Musica prima di dormire: come si fa, un passo alla volta

Musica prima di dormire chiede un posto dove ascoltare senza cuffie o con cuffie morbide, una playlist di mezz'ora scelta una volta, e un timer che spenga.

Musica prima di dormire si sente dopo una settimana di sere uguali, quando il corpo collega le prime note al sonno. Va bene ogni sera, non va bene se ti tiene attento, e non va bene al posto di un medico se il sonno manca da tempo.

Lo stesso metodo in altri momenti

La mezz'ora lenta e bassa serve anche fuori dalla camera. Per il riposo dopo pranzo, con la stessa playlist, dieci minuti sul divano preparano una pausa senza cadere in un sonno profondo. In viaggio, in albergo, la playlist di casa è la cosa che rende un letto sconosciuto un poco più familiare, e il corpo la riconosce prima della stanza. Con i bambini piccoli la stessa regola vale con la voce: una ninna nanna cantata piano, sempre la stessa, fa quello che la playlist fa per gli adulti, e uno studio di Harvard lo ha confermato senza bisogno di conferme. Per gli anziani che si svegliano presto, la playlist può servire al contrario, alle cinque del mattino, per tornare a dormire un'ora. Musica prima di dormire è un rito, e i riti funzionano ovunque si portino.

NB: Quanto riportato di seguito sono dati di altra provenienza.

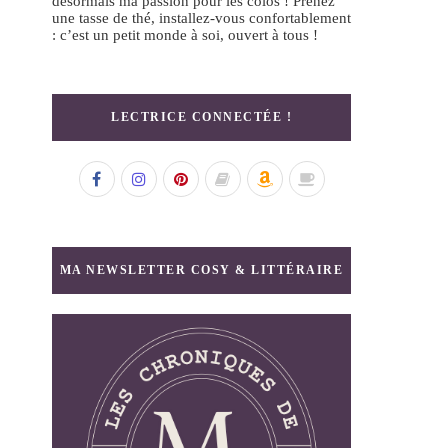
désormais ma passion pour les colos ! Prenez
une tasse de thé, installez-vous confortablement
: c’est un petit monde à soi, ouvert à tous !
LECTRICE CONNECTÉE !
MA NEWSLETTER COSY & LITTÉRAIRE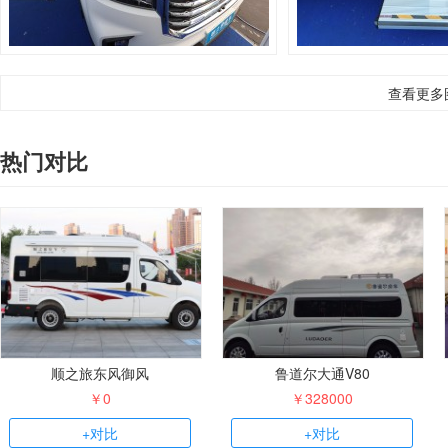
查看更多
热门对比
顺之旅东风御风
鲁道尔大通V80
￥0
￥328000
+对比
+对比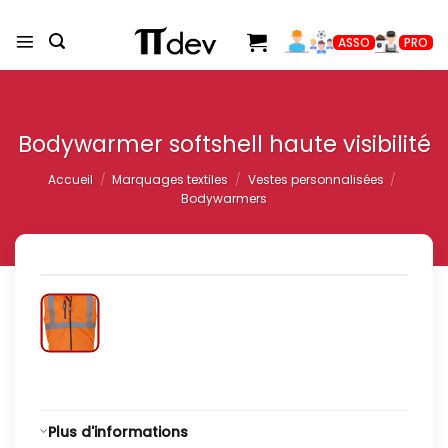
Passer
au
ASSO
PRO
contenu
Bodywarmer softshell haute visibilité
Accueil
/
Marquages textiles
/
Vestes personnalisées
/
Bodywarmers
Plus d'informations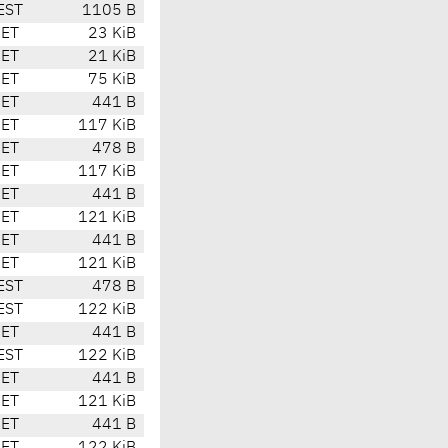
EST
1105 B
CET
23 KiB
CET
21 KiB
CET
75 KiB
CET
441 B
CET
117 KiB
CET
478 B
CET
117 KiB
CET
441 B
CET
121 KiB
CET
441 B
CET
121 KiB
EST
478 B
EST
122 KiB
CET
441 B
EST
122 KiB
CET
441 B
CET
121 KiB
CET
441 B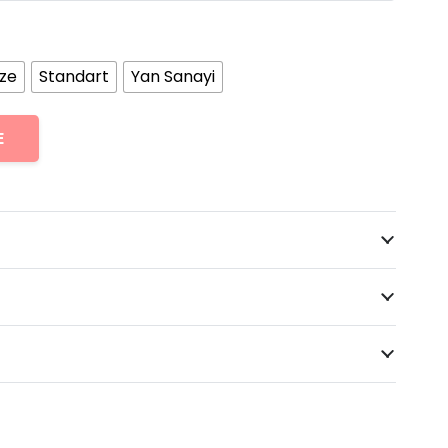
ize
Standart
Yan Sanayi
E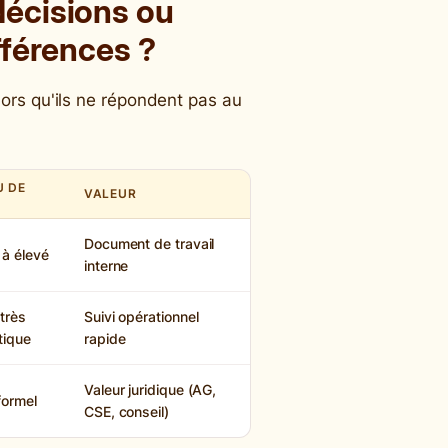
décisions ou
fférences ?
ors qu'ils ne répondent pas au
U DE
VALEUR
L
Document de travail
à élevé
interne
 très
Suivi opérationnel
tique
rapide
Valeur juridique (AG,
formel
CSE, conseil)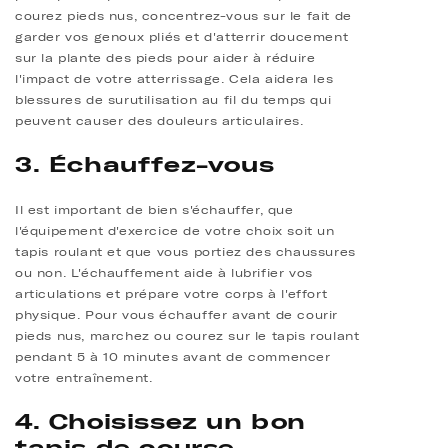
courez pieds nus, concentrez-vous sur le fait de
garder vos genoux pliés et d'atterrir doucement
sur la plante des pieds pour aider à réduire
l'impact de votre atterrissage. Cela aidera les
blessures de surutilisation au fil du temps qui
peuvent causer des douleurs articulaires.
3. Échauffez-vous
Il est important de bien s'échauffer, que
l'équipement d'exercice de votre choix soit un
tapis roulant et que vous portiez des chaussures
ou non. L'échauffement aide à lubrifier vos
articulations et prépare votre corps à l'effort
physique. Pour vous échauffer avant de courir
pieds nus, marchez ou courez sur le tapis roulant
pendant 5 à 10 minutes avant de commencer
votre entraînement.
4. Choisissez un bon
tapis de course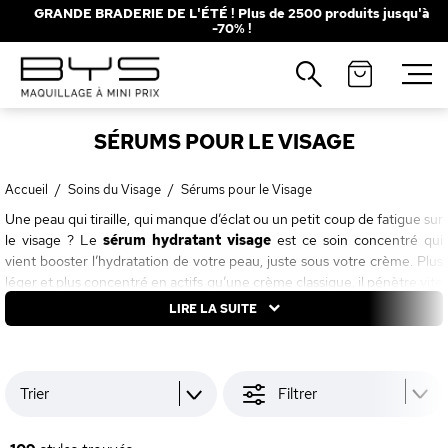
GRANDE BRADERIE DE L'ÉTÉ ! Plus de 2500 produits jusqu'à
-70% !
Fermer
Recherches populaires
SÉRUMS POUR LE VISAGE
Mascara
Palette
Solaire
Brumes
Accueil
/
Soins du Visage
/
Sérums pour le Visage
Une peau qui tiraille, qui manque d’éclat ou un petit coup de fatigue sur
Blush
Rouge à Lèvres
le visage ? Le
sérum hydratant visage
est ce soin concentré qui
vient booster l’hydratation de votre peau, juste sous votre crème. Plus
léger et plus concentré en actifs qu’une crème classique, il pénètre vite
pour offrir un vrai shot de fraîcheur. Chez
BYS Maquillage
, on a réuni
LIRE LA SUITE
une sélection de sérums visage de plusieurs marques, concentrés en
actifs hydratants et à
prix doux
, pour chouchouter votre peau sans
faire exploser votre budget. Que vous cherchiez un
sérum hydratant
pas cher
pour peau sèche, grasse ou sensible, vous trouverez
Trier
Filtrer
forcément le vôtre.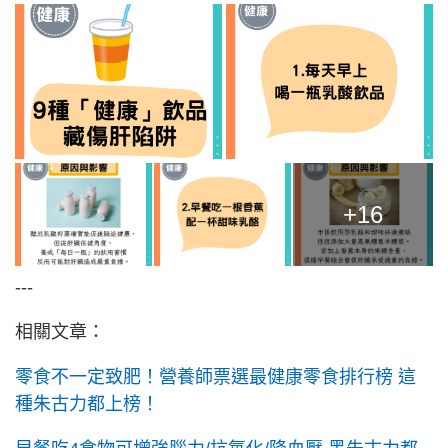
+16
---
相關文章：
零食不一定致肥！營養師票選最健康零食排行榜 這
種朱古力都上榜！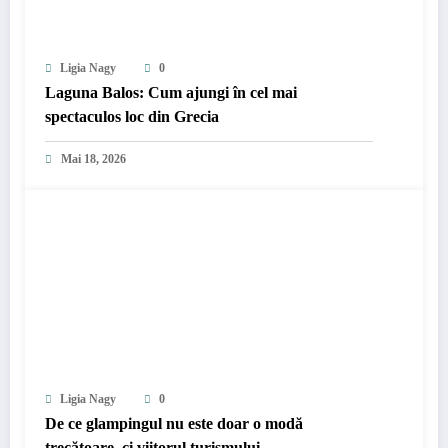
Ligia Nagy
0
Laguna Balos: Cum ajungi în cel mai
spectaculos loc din Grecia
Mai 18, 2026
Ligia Nagy
0
De ce glampingul nu este doar o modă
trecătoare, ci viitorul turismului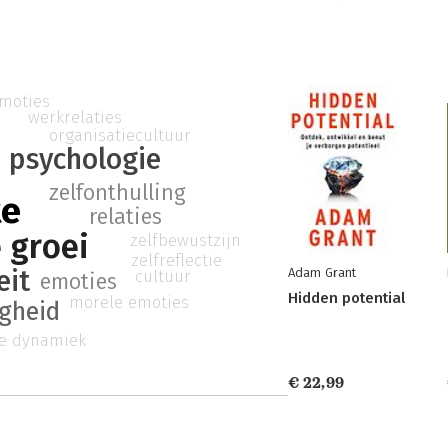
moties
werkrelaties
organisatiecultuur
psychologie
zelfonthulling
te
relaties
 groei
zelfbewustzijn
zelfreflectie
eit
Adam Grant
cultuur
emoties
Hidden potential
morele emoties
gheid
le dynamiek
€ 22,99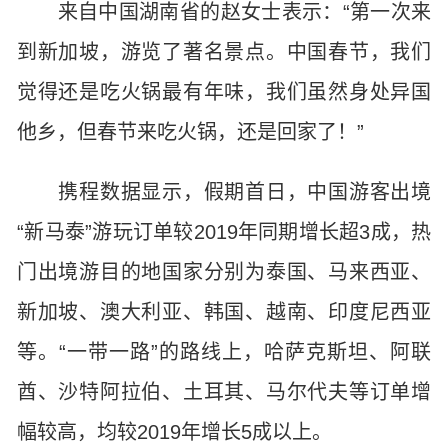
来自中国湖南省的赵女士表示：“第一次来
到新加坡，游览了著名景点。中国春节，我们
觉得还是吃火锅最有年味，我们虽然身处异国
他乡，但春节来吃火锅，还是回家了！”
携程数据显示，假期首日，中国游客出境
“新马泰”游玩订单较2019年同期增长超3成，热
门出境游目的地国家分别为泰国、马来西亚、
新加坡、澳大利亚、韩国、越南、印度尼西亚
等。“一带一路”的路线上，哈萨克斯坦、阿联
酋、沙特阿拉伯、土耳其、马尔代夫等订单增
幅较高，均较2019年增长5成以上。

La luce spenta e la lista di domani nella testa erano la scena. Musica prima di dormire è la cosa più antica che si fa con la voce, dalle ninne nanne riconosciute in sessanta paesi al Wiegenlied di Brahms, e funziona se è lenta, bassa, senza parole e senza sorprese. Il cuore segue il tempo verso il basso e il respiro va dietro, e la revisione Cochrane ha misurato un aiuto piccolo e costante dopo una settimana di sere. Le frequenze magiche e i battiti binaurali sono suoni lenti con un numero sopra, e la musica non cura l'insonnia. I passi sono otto: scegliere di giorno, mettere presto, volume che sparisce, cuffie morbide, timer, respiro dal naso, niente cambi a letto, una settimana. Il sonno non arriva con la musica: arriva con il corpo che ha imparato che dopo quelle note si dorme.